One of the things that book helps clarify is that being strategic and being seen as strategic can work against each other – good strategy is obvious, and usually it is executed on more than it’s talked about. An ongoing frustration for other under indexed people in tech I talk to, as we build products and organizations without drama, whilst being told we’re just “not strategic” enough. The strategy required to sidestep problems that never happen or that creates optionality to quickly resolve is somehow invisible.

But I think as we rise up the org chart, strategy is the job. Strategy defines your job, and evolves it to meet the organizational need. Not just one strategy, but multiple strategies that need to fit together and be coherent.

Your product strategy. Your technical strategy.
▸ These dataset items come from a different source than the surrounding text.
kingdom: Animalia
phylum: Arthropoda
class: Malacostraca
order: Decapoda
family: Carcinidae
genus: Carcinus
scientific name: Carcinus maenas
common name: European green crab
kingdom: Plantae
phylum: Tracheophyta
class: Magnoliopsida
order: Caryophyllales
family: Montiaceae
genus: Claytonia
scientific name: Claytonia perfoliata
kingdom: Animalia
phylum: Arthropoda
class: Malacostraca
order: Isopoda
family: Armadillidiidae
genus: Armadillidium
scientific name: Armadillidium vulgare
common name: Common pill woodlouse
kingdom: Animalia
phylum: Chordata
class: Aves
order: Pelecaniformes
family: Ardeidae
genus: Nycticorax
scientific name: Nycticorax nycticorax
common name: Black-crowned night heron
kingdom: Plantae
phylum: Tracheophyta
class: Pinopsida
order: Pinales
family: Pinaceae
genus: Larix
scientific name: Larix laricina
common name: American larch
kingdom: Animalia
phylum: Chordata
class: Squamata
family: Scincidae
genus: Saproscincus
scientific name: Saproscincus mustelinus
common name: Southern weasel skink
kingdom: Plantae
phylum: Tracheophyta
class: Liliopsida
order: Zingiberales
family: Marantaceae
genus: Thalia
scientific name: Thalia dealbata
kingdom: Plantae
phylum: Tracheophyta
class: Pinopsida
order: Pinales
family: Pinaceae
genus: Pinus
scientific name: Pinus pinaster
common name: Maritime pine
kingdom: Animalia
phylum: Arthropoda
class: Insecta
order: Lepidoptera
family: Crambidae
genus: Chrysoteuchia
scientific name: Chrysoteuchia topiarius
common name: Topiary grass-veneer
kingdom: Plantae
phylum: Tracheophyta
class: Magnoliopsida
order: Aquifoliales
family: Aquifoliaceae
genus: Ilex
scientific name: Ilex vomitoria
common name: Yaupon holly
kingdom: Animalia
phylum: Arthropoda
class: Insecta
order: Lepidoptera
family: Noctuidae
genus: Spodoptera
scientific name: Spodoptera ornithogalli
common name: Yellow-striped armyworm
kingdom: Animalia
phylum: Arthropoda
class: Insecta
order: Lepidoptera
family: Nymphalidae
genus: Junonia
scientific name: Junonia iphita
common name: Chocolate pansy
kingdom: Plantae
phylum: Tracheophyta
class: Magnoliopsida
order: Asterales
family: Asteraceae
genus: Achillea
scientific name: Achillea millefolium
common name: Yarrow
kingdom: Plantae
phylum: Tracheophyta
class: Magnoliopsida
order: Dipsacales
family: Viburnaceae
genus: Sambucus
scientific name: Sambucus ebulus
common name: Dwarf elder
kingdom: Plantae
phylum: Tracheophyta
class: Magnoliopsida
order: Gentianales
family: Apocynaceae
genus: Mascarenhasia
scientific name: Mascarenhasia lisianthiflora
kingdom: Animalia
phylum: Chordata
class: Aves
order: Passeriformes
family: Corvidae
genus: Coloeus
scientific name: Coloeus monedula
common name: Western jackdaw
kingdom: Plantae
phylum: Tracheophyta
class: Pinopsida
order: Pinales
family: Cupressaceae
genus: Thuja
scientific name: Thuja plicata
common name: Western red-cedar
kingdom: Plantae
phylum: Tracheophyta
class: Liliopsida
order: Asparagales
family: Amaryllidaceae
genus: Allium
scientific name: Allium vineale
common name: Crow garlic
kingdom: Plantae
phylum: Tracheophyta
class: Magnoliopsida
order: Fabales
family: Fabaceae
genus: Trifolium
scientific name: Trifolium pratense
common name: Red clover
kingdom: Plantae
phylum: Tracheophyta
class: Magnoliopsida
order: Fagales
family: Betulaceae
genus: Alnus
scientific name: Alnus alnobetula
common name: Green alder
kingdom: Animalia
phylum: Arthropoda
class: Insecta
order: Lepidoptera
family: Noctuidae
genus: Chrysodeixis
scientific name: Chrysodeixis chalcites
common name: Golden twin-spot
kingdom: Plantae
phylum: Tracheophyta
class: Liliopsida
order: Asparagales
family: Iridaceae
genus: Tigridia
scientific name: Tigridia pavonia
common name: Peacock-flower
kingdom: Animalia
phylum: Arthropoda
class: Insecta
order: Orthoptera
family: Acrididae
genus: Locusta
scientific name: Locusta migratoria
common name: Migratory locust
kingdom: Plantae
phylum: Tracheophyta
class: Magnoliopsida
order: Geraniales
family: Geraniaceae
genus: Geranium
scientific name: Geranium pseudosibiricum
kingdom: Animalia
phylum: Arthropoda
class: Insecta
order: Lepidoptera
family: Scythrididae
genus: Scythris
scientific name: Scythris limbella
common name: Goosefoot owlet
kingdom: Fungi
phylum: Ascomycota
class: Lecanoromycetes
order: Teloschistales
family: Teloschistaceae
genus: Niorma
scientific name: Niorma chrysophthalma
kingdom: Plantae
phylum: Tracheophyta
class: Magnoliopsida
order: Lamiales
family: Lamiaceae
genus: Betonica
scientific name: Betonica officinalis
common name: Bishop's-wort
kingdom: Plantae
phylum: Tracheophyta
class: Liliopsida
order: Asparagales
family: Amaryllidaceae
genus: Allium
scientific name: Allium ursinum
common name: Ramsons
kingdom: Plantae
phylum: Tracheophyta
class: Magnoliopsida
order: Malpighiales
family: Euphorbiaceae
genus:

Your team strategy. Your you-as-a-leader-but-also-a-human-being strategy.

As we find our groove in the resource constrained era we are in currently as opposed to the everything strategy of ZIRP (zero interest rates), by definition we need to make more harder choices, and strategy is how we know what those choices are, and when and how to make them.

This is the first rule of strategy: strategy is contextual. A crucial insight, because often when leaders fail, it’s because they tried to apply a strategy that worked in one context, to a different one, without considering the difference.

This is true when you change companies, and I think the reason why there is such a high failure rate for executive hires*. Ones I’ve watched fail came in with a playbook, usually including the org chart they wanted, and expended all the goodwill and capital in pursuit of that goal, whilst achieving very little.

It’s also the case that when the market changes, our strategy must change. One of the core features of ZIRP-era engineering leadership was hiring for the sake of it, and number of people as a proxy for many things it maybe (probably) shouldn’t have been. One of the biggest shifts has been the layoffs and the mantra of “doing more with less”. Regardless of personal feelings on this topic and what is actually realistic, it is apparent that hard choices and discipline are a key feature of the post-ZIRP era.

We could talk about these strategies – product, technical, team, you, like some balanced stool. But realistically, I think it’s more like the image above. The product strategy is a storm (especially pre-product market fit). The technical strategy is a half built shelter (you’ll get to it properly once you have product market fit). The team strategy is an umbrella (the most flexible and controllable). And the you as a human strategy is nowhere to be found.